WHAT THIS TASK INVOLVES ▸ Extract every line of the material below and copy each one word for word, keeping the original order.

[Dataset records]
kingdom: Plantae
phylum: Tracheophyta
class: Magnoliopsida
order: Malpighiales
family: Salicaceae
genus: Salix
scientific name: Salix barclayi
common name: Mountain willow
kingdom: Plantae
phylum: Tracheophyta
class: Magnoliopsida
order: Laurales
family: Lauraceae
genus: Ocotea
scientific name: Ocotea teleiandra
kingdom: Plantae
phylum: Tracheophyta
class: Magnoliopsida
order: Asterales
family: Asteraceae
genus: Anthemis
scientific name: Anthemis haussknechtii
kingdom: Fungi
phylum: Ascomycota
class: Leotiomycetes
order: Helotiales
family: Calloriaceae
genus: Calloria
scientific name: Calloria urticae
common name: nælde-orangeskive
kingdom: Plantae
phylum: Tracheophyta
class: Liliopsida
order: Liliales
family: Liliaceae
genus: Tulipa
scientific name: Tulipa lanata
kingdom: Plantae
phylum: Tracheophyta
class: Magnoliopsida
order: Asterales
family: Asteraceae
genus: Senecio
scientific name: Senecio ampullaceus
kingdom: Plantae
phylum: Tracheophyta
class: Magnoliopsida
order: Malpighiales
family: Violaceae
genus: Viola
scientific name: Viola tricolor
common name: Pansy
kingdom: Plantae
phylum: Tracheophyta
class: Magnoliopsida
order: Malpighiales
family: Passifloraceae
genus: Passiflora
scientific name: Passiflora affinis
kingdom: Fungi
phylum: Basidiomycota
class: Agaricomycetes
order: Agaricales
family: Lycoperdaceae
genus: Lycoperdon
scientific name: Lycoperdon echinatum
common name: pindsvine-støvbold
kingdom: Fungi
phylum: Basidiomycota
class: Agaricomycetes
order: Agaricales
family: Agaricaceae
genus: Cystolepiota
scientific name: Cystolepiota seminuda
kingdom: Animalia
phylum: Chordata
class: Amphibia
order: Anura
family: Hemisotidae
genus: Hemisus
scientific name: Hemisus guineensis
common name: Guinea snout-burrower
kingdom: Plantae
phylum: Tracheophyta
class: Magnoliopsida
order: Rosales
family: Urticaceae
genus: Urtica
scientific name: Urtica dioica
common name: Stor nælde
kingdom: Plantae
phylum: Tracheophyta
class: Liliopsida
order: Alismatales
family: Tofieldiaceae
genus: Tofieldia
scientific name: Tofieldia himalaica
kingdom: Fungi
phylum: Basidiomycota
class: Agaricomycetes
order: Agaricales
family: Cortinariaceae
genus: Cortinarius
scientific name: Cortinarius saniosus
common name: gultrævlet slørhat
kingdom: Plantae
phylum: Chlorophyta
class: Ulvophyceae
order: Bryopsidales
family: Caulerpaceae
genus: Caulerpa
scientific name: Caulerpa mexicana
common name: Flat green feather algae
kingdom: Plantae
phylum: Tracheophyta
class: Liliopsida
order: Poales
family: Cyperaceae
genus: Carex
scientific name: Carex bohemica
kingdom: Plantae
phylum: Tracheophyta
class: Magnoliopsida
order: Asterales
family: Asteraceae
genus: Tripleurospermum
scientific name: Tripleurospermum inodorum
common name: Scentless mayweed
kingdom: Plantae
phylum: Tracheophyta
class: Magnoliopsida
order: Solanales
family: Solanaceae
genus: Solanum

REPLY TO THE EXERCISE ▸
kingdom: Plantae
phylum: Tracheophyta
class: Magnoliopsida
order: Malpighiales
family: Salicaceae
genus: Salix
scientific name: Salix barclayi
common name: Mountain willow
kingdom: Plantae
phylum: Tracheophyta
class: Magnoliopsida
order: Laurales
family: Lauraceae
genus: Ocotea
scientific name: Ocotea teleiandra
kingdom: Plantae
phylum: Tracheophyta
class: Magnoliopsida
order: Asterales
family: Asteraceae
genus: Anthemis
scientific name: Anthemis haussknechtii
kingdom: Fungi
phylum: Ascomycota
class: Leotiomycetes
order: Helotiales
family: Calloriaceae
genus: Calloria
scientific name: Calloria urticae
common name: nælde-orangeskive
kingdom: Plantae
phylum: Tracheophyta
class: Liliopsida
order: Liliales
family: Liliaceae
genus: Tulipa
scientific name: Tulipa lanata
kingdom: Plantae
phylum: Tracheophyta
class: Magnoliopsida
order: Asterales
family: Asteraceae
genus: Senecio
scientific name: Senecio ampullaceus
kingdom: Plantae
phylum: Tracheophyta
class: Magnoliopsida
order: Malpighiales
family: Violaceae
genus: Viola
scientific name: Viola tricolor
common name: Pansy
kingdom: Plantae
phylum: Tracheophyta
class: Magnoliopsida
order: Malpighiales
family: Passifloraceae
genus: Passiflora
scientific name: Passiflora affinis
kingdom: Fungi
phylum: Basidiomycota
class: Agaricomycetes
order: Agaricales
family: Lycoperdaceae
genus: Lycoperdon
scientific name: Lycoperdon echinatum
common name: pindsvine-støvbold
kingdom: Fungi
phylum: Basidiomycota
class: Agaricomycetes
order: Agaricales
family: Agaricaceae
genus: Cystolepiota
scientific name: Cystolepiota seminuda
kingdom: Animalia
phylum: Chordata
class: Amphibia
order: Anura
family: Hemisotidae
genus: Hemisus
scientific name: Hemisus guineensis
common name: Guinea snout-burrower
kingdom: Plantae
phylum: Tracheophyta
class: Magnoliopsida
order: Rosales
family: Urticaceae
genus: Urtica
scientific name: Urtica dioica
common name: Stor nælde
kingdom: Plantae
phylum: Tracheophyta
class: Liliopsida
order: Alismatales
family: Tofieldiaceae
genus: Tofieldia
scientific name: Tofieldia himalaica
kingdom: Fungi
phylum: Basidiomycota
class: Agaricomycetes
order: Agaricales
family: Cortinariaceae
genus: Cortinarius
scientific name: Cortinarius saniosus
common name: gultrævlet slørhat
kingdom: Plantae
phylum: Chlorophyta
class: Ulvophyceae
order: Bryopsidales
family: Caulerpaceae
genus: Caulerpa
scientific name: Caulerpa mexicana
common name: Flat green feather algae
kingdom: Plantae
phylum: Tracheophyta
class: Liliopsida
order: Poales
family: Cyperaceae
genus: Carex
scientific name: Carex bohemica
kingdom: Plantae
phylum: Tracheophyta
class: Magnoliopsida
order: Asterales
family: Asteraceae
genus: Tripleurospermum
scientific name: Tripleurospermum inodorum
common name: Scentless mayweed
kingdom: Plantae
phylum: Tracheophyta
class: Magnoliopsida
order: Solanales
family: Solanaceae
genus: Solanum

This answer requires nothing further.